* **Task to complete**: Copy each of the data records below line for line, with every character unchanged.

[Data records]
· · · ·

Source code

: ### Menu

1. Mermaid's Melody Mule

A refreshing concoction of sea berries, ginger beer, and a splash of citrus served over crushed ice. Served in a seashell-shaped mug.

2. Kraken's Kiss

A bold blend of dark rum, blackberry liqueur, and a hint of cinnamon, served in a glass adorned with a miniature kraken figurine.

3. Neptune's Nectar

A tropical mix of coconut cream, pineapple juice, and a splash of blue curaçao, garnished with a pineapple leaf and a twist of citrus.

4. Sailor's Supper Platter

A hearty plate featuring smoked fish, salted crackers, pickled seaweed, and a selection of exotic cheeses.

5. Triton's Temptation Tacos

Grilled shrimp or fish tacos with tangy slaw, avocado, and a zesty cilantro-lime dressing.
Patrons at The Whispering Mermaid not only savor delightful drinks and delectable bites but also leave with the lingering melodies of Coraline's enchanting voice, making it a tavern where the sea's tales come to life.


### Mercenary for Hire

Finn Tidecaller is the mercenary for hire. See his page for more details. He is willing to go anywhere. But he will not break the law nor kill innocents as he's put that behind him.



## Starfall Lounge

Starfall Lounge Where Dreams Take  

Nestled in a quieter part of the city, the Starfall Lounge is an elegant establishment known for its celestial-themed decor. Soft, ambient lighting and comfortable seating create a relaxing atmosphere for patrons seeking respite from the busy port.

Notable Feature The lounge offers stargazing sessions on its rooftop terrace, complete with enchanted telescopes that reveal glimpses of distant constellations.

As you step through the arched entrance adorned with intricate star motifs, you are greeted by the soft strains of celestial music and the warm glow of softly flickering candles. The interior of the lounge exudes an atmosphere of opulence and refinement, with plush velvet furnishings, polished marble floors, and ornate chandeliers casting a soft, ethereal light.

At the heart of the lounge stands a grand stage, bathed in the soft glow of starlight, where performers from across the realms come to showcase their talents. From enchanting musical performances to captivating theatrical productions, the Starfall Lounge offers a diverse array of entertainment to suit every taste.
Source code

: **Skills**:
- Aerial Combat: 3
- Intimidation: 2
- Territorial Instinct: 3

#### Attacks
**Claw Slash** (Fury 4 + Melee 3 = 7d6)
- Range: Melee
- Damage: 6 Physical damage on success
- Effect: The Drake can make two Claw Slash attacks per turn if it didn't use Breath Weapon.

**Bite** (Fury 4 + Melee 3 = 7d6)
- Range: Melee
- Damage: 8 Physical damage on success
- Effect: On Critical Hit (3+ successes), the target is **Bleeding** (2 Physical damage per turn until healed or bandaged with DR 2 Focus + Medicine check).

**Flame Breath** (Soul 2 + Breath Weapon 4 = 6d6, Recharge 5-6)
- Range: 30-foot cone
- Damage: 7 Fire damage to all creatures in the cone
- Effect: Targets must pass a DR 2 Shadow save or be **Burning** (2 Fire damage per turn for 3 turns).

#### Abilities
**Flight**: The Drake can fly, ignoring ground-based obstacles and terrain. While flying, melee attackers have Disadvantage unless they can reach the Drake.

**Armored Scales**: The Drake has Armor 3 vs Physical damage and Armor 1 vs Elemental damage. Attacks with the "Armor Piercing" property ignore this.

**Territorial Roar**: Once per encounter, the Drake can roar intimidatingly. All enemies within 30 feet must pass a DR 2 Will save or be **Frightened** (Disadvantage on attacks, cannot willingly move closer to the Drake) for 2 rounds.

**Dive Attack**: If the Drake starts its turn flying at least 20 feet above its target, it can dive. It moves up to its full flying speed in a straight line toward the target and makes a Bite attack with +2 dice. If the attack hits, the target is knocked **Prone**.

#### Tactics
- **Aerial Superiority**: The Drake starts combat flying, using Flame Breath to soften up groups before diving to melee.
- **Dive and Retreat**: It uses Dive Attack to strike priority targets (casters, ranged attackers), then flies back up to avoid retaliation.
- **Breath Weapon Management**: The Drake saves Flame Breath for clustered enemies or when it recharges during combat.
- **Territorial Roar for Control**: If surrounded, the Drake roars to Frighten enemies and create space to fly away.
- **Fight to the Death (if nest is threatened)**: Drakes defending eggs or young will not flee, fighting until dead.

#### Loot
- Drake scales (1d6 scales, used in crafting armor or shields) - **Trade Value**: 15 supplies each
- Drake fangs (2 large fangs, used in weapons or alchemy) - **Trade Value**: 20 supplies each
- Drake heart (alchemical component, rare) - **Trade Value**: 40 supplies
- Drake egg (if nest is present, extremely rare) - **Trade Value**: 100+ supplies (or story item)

· · · ·

* **Completed exercise**:
Source code

: ### Menu

1. Mermaid's Melody Mule

A refreshing concoction of sea berries, ginger beer, and a splash of citrus served over crushed ice. Served in a seashell-shaped mug.

2. Kraken's Kiss

A bold blend of dark rum, blackberry liqueur, and a hint of cinnamon, served in a glass adorned with a miniature kraken figurine.

3. Neptune's Nectar

A tropical mix of coconut cream, pineapple juice, and a splash of blue curaçao, garnished with a pineapple leaf and a twist of citrus.

4. Sailor's Supper Platter

A hearty plate featuring smoked fish, salted crackers, pickled seaweed, and a selection of exotic cheeses.

5. Triton's Temptation Tacos

Grilled shrimp or fish tacos with tangy slaw, avocado, and a zesty cilantro-lime dressing.
Patrons at The Whispering Mermaid not only savor delightful drinks and delectable bites but also leave with the lingering melodies of Coraline's enchanting voice, making it a tavern where the sea's tales come to life.


### Mercenary for Hire

Finn Tidecaller is the mercenary for hire. See his page for more details. He is willing to go anywhere. But he will not break the law nor kill innocents as he's put that behind him.



## Starfall Lounge

Starfall Lounge Where Dreams Take  

Nestled in a quieter part of the city, the Starfall Lounge is an elegant establishment known for its celestial-themed decor. Soft, ambient lighting and comfortable seating create a relaxing atmosphere for patrons seeking respite from the busy port.

Notable Feature The lounge offers stargazing sessions on its rooftop terrace, complete with enchanted telescopes that reveal glimpses of distant constellations.

As you step through the arched entrance adorned with intricate star motifs, you are greeted by the soft strains of celestial music and the warm glow of softly flickering candles. The interior of the lounge exudes an atmosphere of opulence and refinement, with plush velvet furnishings, polished marble floors, and ornate chandeliers casting a soft, ethereal light.

At the heart of the lounge stands a grand stage, bathed in the soft glow of starlight, where performers from across the realms come to showcase their talents. From enchanting musical performances to captivating theatrical productions, the Starfall Lounge offers a diverse array of entertainment to suit every taste.
Source code

: **Skills**:
- Aerial Combat: 3
- Intimidation: 2
- Territorial Instinct: 3

#### Attacks
**Claw Slash** (Fury 4 + Melee 3 = 7d6)
- Range: Melee
- Damage: 6 Physical damage on success
- Effect: The Drake can make two Claw Slash attacks per turn if it didn't use Breath Weapon.

**Bite** (Fury 4 + Melee 3 = 7d6)
- Range: Melee
- Damage: 8 Physical damage on success
- Effect: On Critical Hit (3+ successes), the target is **Bleeding** (2 Physical damage per turn until healed or bandaged with DR 2 Focus + Medicine check).

**Flame Breath** (Soul 2 + Breath Weapon 4 = 6d6, Recharge 5-6)
- Range: 30-foot cone
- Damage: 7 Fire damage to all creatures in the cone
- Effect: Targets must pass a DR 2 Shadow save or be **Burning** (2 Fire damage per turn for 3 turns).

#### Abilities
**Flight**: The Drake can fly, ignoring ground-based obstacles and terrain. While flying, melee attackers have Disadvantage unless they can reach the Drake.

**Armored Scales**: The Drake has Armor 3 vs Physical damage and Armor 1 vs Elemental damage. Attacks with the "Armor Piercing" property ignore this.

**Territorial Roar**: Once per encounter, the Drake can roar intimidatingly. All enemies within 30 feet must pass a DR 2 Will save or be **Frightened** (Disadvantage on attacks, cannot willingly move closer to the Drake) for 2 rounds.

**Dive Attack**: If the Drake starts its turn flying at least 20 feet above its target, it can dive. It moves up to its full flying speed in a straight line toward the target and makes a Bite attack with +2 dice. If the attack hits, the target is knocked **Prone**.

#### Tactics
- **Aerial Superiority**: The Drake starts combat flying, using Flame Breath to soften up groups before diving to melee.
- **Dive and Retreat**: It uses Dive Attack to strike priority targets (casters, ranged attackers), then flies back up to avoid retaliation.
- **Breath Weapon Management**: The Drake saves Flame Breath for clustered enemies or when it recharges during combat.
- **Territorial Roar for Control**: If surrounded, the Drake roars to Frighten enemies and create space to fly away.
- **Fight to the Death (if nest is threatened)**: Drakes defending eggs or young will not flee, fighting until dead.

#### Loot
- Drake scales (1d6 scales, used in crafting armor or shields) - **Trade Value**: 15 supplies each
- Drake fangs (2 large fangs, used in weapons or alchemy) - **Trade Value**: 20 supplies each
- Drake heart (alchemical component, rare) - **Trade Value**: 40 supplies
- Drake egg (if nest is present, extremely rare) - **Trade Value**: 100+ supplies (or story item)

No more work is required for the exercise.